# Boost :

Subject: Re: [boost] Accelerating algorithms with SIMD - Segmented iterators and alternatives
From: Mathias Gaunard (mathias.gaunard_at_[hidden])
Date: 2010-10-13 12:38:56

On 13/10/10 16:07, David Abrahams wrote:
> At Wed, 13 Oct 2010 15:52:47 +0100,
> Mathias Gaunard wrote:
>>
>> On 13/10/10 12:18, Mathias Gaunard wrote:
>>
>>> Since those could be different segments, you wouldn't need to check
>>> which segment you are in at each iteration.
>>> Actually, all local iterators for a a segmented iterator must be the
>>> same for all segments, but since a local iterator can be a segmented
>>> iterator itself, it can also have a local iterator which can be
>>> different. By recursion, you can therefore use different iterator types
>>> for each segment, but that's somewhat convoluted.
>>
>> That's wrong actually. Since all the local iterators are the same,
>> then their local iterators must be the same too.
>>
>> So segmented iterators wouldn't help to only check for alignment once
>> it has been reached I think. I would have to properly try to implement
>> one, but it's not particularly practical to do.
>
> I think the exercise would be worth your time

Well, let me rephrase the problem.

Given the contiguous sequence of numbers 1 2 3 4 5 6 7 8 9 10 11, with
the 3rd element (3) lying on a satisfying alignment boundary to deploy
SIMD instructions of cardinal 4, we want to adapt the range into this:
| 0 0 1 2 | 3 4 5 6 | 7 8 9 10 | 11 0 0 0 |

The concern is that we want the iteration of the middle part | 3 4 5 6 |
7 8 9 10 | (which in practice would contain much more elements than
this), to be as fast as possible, i.e.
- increment is a ptr += 4
- dereference is load ptr into a SIMD register

This is not possible using normal iterators, since I will need to have a
different behaviour (and thus a branch), for at least one of those two
functions, depending on what state the iteration is at.
As a result a few bytes at the beginning and at the end of a long
sequence slow down the whole iteration.

I thought segmented iterators would solve this, since after all I've got
three segments, and you've been repeatedly saying on this list that it
is the solution to many iterator problems, but they don't.
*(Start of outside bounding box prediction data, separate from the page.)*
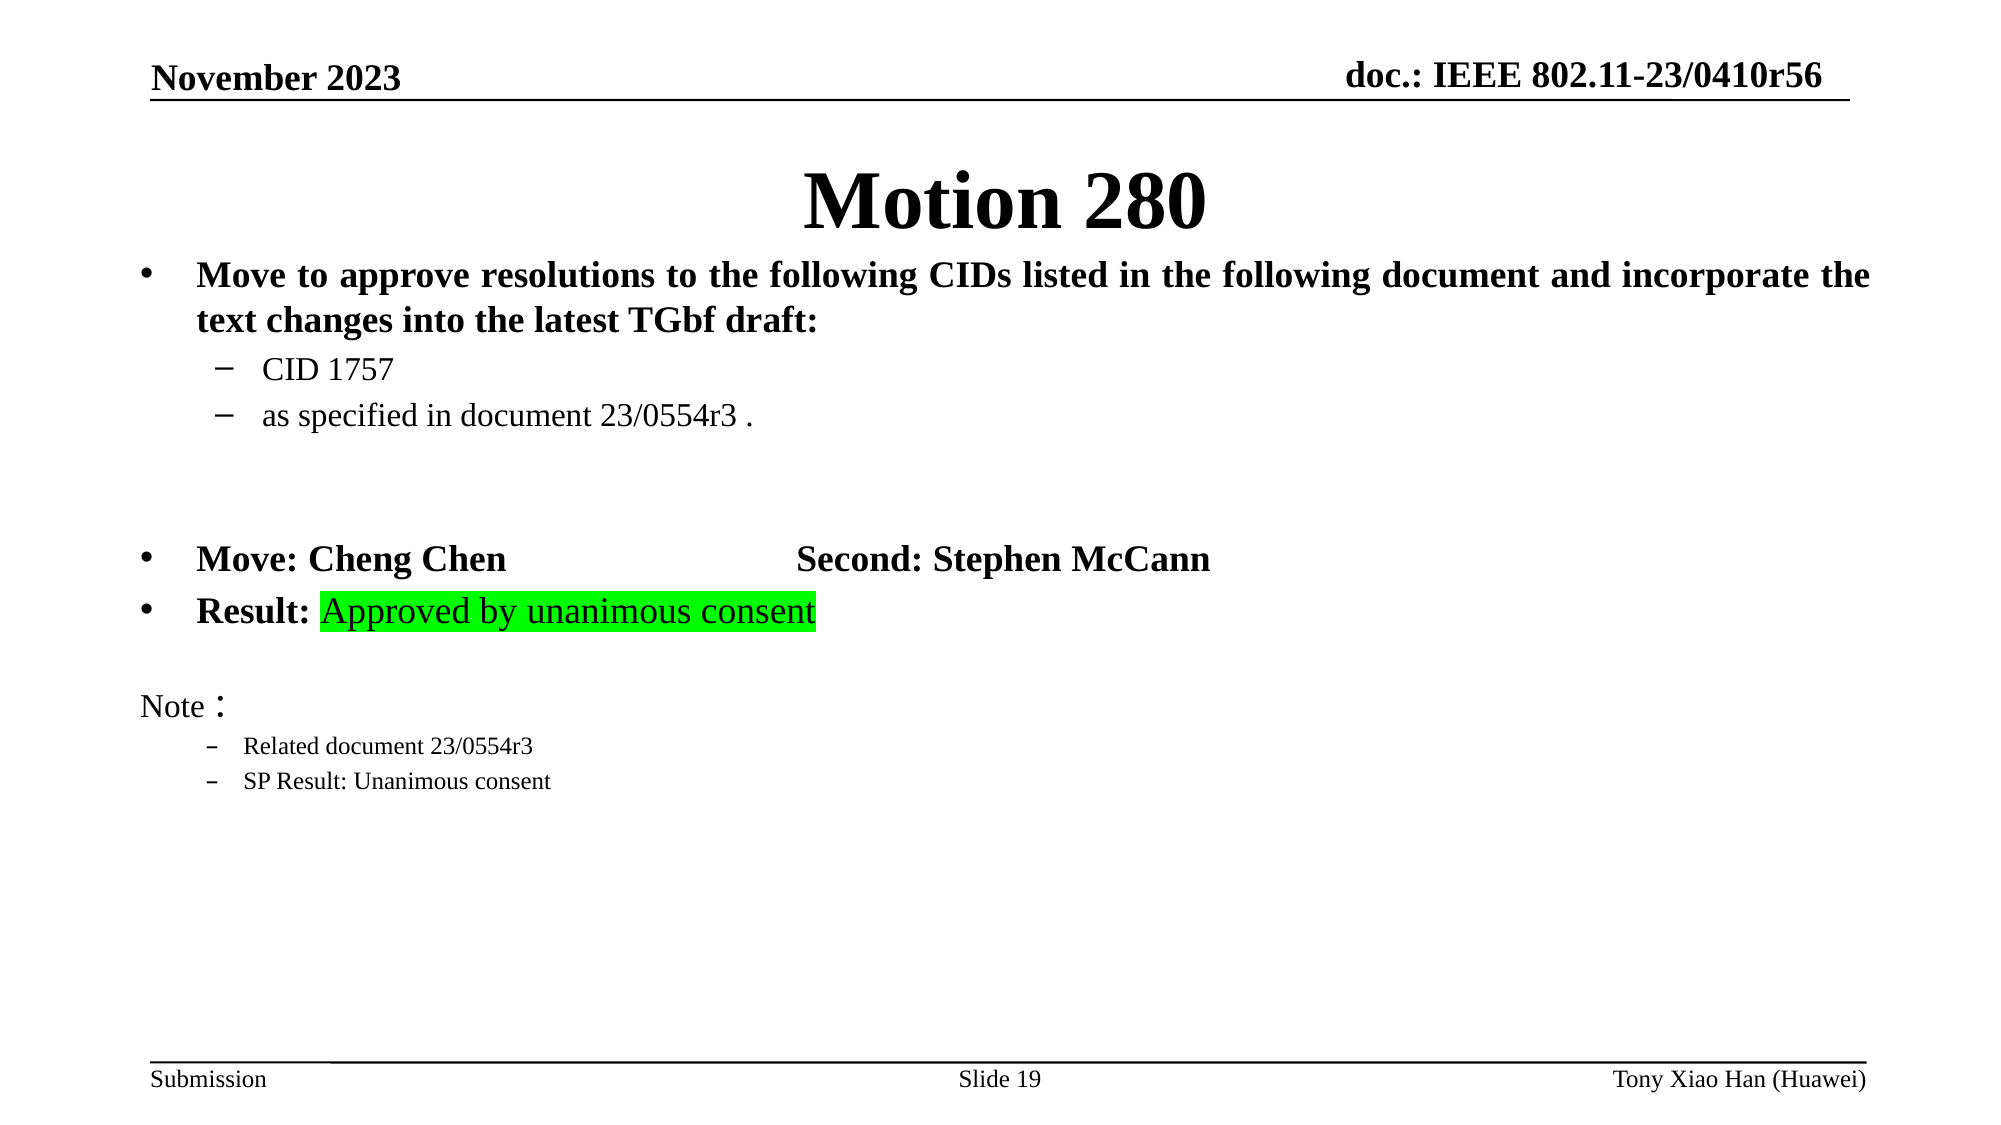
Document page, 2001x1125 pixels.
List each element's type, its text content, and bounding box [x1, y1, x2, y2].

text_box Motion 280 [368, 137, 1644, 212]
text_box Move to approve resolutions to the following CIDs listed in the following document and incorporate the text changes into the latest TGbf draft: CID 1757 as specified in document 23/0554r3 . Move: Cheng Chen Second: Stephen McCann Result: Approved by unanimous consent Note： Related document 23/0554r3 SP Result: Unanimous consent [125, 212, 1888, 900]
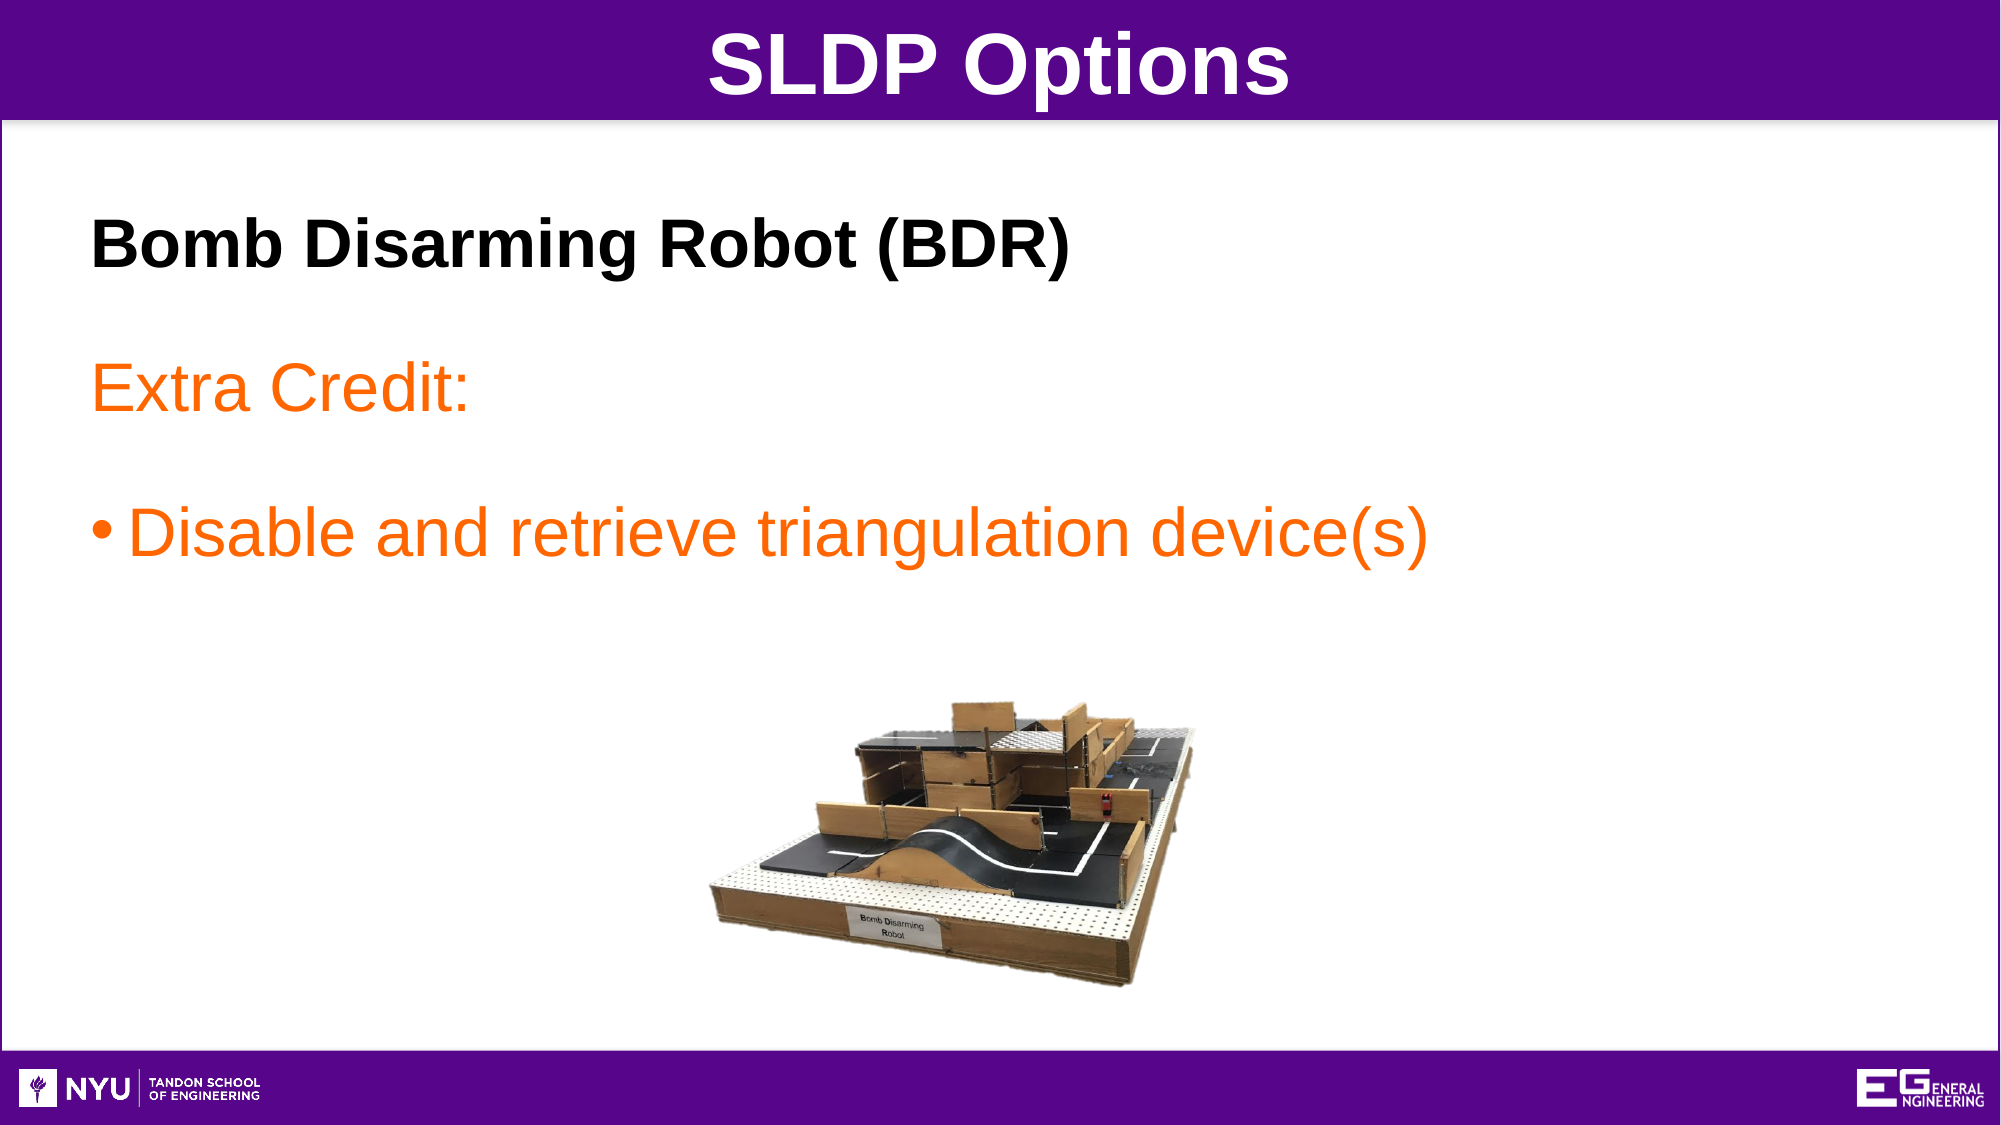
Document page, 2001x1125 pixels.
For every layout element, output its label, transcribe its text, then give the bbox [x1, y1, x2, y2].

picture [654, 520, 1348, 1077]
picture [1856, 1069, 1984, 1107]
list SLDP Options [0, 0, 2000, 120]
list Bomb Disarming Robot (BDR) Extra Credit: Disable and retrieve triangulation device(s) [0, 149, 2000, 711]
picture [19, 1069, 260, 1107]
Segmented
iterators are only useful if the iteration of all my segments is done
with the exact same logic but at different locations, since they all
must have the same type. They don't allow to circumvent the problem I
exposed with normal iterators at all.

My alternative not only does, but it could also allows not to have to
pad the ranges with zeroes, which is potentially more interesting to
write SIMD-aware algorithms.

>
>> Anyway, my belief is that my alternative to segmented iterators is
>> more interesting.
>
> Not to me, until you can begin to address something like std::merge().

Yet you are convinced about segmented iterator without even knowing if
it can address something like std::merge (well sure it can if you use
the fallback flat iterator, but that's not what I mean).